# Interclub Pier fishing tournament HRFA vs. SWABC



## cfishigotu (Aug 27, 2003)

If any individuals or clubs are interested in participating in the article below, Let me know.
[email protected] or just reply to this thread.

The Hudson River Fishermen’s Association and the Salt Water Anglers of Bergen County will be hosting a Keansburg Pier Interclub fishing tournament in Keansburg, NJ. On Saturday, May 27th (Memorial Day weekend) the two clubs will fish it out against each other to claim the right of victory. Going along with the prize of victory will be a prize of the free day pass for two anglers donated by Cathy Smock, the manager and proprietor of the Keansburg Pier, to be used on the Keansburg Pier in 2006.The prizes will go out to the largest legal fish in length of the following three species. Bluefish, fluke and striped bass. Any one of these can win the day pass. Also, as an added bonus, the winner of the tournament (does not matter which club) will get their picture taken and in a placed on the cover of a future issue of Riverviews. The official newsletter of the HRFA! This tournament is designed for fun. No serious fishing is required. Bring your family and your friends. However, to enjoy the discounted pier fees and free or discounted bait, your adult friends need to be members of the HRFA. To join or learn more about the HRFA, go to www.hrfa.us

For those with disabilities, a ride your location on the pier can be arranged by Cathy for $1.00 Also, if you do not wish to fish but to visit. It is only $1.00 to get on the pier.
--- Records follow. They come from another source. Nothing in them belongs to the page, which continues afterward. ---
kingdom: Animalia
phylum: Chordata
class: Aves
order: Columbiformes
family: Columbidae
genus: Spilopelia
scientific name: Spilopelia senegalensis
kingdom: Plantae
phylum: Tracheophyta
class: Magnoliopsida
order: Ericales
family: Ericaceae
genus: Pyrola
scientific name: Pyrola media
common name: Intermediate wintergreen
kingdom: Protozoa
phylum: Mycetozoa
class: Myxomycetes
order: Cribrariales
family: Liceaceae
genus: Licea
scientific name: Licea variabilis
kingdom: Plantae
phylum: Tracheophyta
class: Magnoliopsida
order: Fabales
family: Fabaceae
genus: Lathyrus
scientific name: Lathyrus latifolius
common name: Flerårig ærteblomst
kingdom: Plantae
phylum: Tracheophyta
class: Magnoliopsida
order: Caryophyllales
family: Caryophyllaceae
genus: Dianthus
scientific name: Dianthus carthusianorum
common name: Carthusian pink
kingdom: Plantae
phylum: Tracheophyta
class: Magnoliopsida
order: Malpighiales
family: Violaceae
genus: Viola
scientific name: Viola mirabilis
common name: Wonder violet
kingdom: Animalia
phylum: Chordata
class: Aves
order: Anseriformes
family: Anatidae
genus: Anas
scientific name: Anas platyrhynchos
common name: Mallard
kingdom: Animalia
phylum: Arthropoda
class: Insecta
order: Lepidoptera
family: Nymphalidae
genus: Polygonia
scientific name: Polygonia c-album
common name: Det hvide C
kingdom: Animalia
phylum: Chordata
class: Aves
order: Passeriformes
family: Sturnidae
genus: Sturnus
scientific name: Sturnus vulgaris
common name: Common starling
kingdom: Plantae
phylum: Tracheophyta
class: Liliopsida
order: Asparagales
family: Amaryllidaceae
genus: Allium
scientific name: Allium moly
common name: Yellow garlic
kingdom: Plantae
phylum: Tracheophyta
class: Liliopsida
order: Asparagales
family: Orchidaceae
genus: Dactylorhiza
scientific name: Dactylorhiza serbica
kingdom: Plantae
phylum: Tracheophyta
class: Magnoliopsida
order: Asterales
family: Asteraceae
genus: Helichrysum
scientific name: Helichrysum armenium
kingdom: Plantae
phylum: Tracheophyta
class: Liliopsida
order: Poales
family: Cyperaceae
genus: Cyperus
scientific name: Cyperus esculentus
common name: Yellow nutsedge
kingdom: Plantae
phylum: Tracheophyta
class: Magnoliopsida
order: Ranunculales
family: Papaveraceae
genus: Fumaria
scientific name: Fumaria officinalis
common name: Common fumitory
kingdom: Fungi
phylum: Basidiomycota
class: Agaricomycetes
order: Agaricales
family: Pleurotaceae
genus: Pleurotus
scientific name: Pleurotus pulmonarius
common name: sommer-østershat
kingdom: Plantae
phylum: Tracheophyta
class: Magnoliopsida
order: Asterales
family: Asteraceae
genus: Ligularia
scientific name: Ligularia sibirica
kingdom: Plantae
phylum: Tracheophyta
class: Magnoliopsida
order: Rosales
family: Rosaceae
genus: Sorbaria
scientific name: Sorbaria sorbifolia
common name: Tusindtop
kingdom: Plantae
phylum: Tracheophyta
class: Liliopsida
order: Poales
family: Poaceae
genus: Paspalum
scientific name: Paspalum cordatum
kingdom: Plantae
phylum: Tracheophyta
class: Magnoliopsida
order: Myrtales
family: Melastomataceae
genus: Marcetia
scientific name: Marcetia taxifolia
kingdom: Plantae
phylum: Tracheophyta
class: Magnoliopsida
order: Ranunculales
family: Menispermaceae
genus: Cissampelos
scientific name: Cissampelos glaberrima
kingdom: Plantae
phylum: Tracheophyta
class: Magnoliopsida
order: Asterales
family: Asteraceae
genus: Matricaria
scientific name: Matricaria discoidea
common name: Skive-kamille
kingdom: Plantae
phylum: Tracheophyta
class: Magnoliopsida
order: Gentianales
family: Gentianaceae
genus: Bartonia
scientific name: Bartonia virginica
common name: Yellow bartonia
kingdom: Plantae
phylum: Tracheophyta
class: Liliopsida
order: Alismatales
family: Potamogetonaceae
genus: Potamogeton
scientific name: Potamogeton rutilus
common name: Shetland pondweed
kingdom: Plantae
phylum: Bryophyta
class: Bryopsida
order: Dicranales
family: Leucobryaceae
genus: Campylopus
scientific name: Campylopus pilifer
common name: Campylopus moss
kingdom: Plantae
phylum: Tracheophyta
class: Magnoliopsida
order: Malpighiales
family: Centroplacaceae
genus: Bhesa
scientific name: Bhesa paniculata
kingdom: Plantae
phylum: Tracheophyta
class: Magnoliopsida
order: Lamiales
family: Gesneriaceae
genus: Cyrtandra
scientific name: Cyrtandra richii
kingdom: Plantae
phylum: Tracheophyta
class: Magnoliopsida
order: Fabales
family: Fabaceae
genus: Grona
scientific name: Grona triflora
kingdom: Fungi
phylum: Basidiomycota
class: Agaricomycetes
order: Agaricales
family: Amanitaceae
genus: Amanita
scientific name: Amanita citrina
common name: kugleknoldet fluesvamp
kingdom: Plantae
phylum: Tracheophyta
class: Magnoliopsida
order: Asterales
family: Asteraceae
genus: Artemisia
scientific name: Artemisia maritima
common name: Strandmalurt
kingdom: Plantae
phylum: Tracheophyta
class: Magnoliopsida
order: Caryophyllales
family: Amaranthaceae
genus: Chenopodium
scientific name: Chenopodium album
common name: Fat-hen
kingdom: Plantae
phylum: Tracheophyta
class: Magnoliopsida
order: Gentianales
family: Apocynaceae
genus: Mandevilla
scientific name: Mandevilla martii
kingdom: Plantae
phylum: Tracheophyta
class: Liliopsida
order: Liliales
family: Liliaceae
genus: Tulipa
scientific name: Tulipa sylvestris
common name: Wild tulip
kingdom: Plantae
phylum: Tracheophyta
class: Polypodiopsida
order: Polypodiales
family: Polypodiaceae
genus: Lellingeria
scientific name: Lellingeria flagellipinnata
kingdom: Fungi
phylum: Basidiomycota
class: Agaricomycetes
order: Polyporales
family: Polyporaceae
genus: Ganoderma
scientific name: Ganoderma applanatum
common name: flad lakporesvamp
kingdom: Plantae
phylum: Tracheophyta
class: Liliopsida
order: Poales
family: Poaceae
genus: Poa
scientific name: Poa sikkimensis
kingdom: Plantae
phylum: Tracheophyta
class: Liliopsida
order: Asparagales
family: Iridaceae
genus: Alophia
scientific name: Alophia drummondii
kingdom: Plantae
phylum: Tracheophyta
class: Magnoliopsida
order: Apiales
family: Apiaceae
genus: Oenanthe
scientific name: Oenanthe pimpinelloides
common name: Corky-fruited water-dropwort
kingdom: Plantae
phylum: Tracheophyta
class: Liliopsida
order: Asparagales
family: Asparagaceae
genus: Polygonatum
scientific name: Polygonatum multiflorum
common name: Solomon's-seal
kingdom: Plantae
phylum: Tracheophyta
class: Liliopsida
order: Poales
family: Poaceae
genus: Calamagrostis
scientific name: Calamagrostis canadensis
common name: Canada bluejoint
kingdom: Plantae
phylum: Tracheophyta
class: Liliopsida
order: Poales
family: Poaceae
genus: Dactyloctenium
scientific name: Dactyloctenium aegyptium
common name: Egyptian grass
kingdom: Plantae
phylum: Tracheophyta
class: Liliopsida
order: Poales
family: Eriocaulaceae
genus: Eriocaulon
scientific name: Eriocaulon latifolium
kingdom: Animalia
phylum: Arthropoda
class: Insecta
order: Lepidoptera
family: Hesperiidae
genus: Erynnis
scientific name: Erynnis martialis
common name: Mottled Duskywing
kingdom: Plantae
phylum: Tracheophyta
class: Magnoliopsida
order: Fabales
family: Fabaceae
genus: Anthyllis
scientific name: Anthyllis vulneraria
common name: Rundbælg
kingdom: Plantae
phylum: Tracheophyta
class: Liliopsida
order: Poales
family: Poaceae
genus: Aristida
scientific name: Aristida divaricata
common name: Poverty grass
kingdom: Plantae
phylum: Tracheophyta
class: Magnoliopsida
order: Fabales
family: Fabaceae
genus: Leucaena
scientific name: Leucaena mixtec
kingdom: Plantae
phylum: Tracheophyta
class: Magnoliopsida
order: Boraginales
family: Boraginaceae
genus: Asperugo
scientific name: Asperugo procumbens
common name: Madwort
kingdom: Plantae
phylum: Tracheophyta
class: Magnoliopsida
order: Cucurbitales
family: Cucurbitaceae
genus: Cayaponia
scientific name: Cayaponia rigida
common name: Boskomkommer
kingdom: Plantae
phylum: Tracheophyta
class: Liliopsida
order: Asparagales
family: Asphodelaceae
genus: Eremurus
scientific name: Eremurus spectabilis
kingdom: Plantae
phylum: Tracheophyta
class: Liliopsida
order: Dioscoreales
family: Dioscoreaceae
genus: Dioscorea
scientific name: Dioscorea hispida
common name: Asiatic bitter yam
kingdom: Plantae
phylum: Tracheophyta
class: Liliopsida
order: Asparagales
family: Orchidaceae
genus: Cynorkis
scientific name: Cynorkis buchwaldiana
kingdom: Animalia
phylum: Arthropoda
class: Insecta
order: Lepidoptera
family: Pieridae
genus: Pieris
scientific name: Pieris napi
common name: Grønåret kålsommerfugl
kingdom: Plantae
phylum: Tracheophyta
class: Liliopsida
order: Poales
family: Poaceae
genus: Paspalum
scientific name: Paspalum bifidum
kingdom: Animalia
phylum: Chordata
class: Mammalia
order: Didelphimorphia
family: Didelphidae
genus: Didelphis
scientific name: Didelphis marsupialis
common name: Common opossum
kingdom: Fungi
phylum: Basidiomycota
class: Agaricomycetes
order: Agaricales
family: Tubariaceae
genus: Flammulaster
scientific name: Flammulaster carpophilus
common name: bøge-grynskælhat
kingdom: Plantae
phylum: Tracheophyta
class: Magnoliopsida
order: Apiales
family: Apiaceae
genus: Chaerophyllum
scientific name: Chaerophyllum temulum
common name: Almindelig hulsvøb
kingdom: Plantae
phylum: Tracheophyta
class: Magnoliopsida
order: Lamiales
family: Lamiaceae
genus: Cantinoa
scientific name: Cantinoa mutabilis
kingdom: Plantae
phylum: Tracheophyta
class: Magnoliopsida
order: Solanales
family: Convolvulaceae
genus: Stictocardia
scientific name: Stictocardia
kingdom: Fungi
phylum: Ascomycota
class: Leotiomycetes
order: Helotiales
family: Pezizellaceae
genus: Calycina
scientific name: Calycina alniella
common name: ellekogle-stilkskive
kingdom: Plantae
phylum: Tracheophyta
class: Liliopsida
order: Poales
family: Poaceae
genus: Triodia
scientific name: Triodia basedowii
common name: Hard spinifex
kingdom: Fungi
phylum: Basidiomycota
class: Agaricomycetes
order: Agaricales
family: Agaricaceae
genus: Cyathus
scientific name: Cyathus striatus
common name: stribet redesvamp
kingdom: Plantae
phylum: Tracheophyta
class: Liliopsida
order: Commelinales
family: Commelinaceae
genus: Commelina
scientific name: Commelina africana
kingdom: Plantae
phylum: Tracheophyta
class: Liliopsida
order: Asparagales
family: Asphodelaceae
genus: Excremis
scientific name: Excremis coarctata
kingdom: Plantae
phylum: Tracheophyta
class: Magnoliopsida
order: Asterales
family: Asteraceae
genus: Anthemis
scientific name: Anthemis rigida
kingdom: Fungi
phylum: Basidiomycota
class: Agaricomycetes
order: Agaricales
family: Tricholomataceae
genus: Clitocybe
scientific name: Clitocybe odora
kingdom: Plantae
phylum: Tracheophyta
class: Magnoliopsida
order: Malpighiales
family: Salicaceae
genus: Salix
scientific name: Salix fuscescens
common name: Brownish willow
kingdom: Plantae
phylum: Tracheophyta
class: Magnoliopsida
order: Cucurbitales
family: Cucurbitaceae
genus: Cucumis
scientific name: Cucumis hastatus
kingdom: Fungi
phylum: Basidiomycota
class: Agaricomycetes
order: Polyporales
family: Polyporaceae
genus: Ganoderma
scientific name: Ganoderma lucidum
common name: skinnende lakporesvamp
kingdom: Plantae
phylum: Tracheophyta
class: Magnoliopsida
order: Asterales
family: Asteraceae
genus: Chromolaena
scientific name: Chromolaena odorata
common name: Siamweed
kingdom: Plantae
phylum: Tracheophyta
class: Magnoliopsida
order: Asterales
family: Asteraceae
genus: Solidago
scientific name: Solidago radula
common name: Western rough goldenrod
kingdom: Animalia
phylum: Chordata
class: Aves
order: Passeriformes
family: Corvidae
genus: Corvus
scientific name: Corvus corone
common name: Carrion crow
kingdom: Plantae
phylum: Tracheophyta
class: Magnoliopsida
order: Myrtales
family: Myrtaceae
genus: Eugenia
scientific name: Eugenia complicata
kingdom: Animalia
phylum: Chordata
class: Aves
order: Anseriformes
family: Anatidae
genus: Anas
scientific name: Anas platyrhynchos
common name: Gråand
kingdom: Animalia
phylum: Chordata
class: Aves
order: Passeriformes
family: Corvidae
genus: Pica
Again the date is May 27th, 2006. The HRFA will pay for a determined amount of bait. However, please bear in mind that it may not be the type and amount you require. Therefore, you should consider bringing your own bait or buying it from Cathy at her tackle shop on the pier. This will be at your own cost. There will be a discounted cost to get on the pier $6.00 per angler and parking fee of $5.00 per car so try to car/truck pool. The tournament starts at the opening of the pier at 6 am and goes to the closing of the pier at 10 pm. For more information, directions and a membership application go to www.hrfa.us or contact Carl Hartmann at [email protected] For information about the Keansburg Pier, directions and the latest fishing report over the phone, call Cathy directly on the pier at 732-495-8842.

A few additional things! Remember, directly behind the pier within walking distance. The Keansburg Amusement Park is available for people with children to enjoy.


----------



## cfishigotu (Aug 27, 2003)

It's coming up this weekend! Getting decent reports.


----------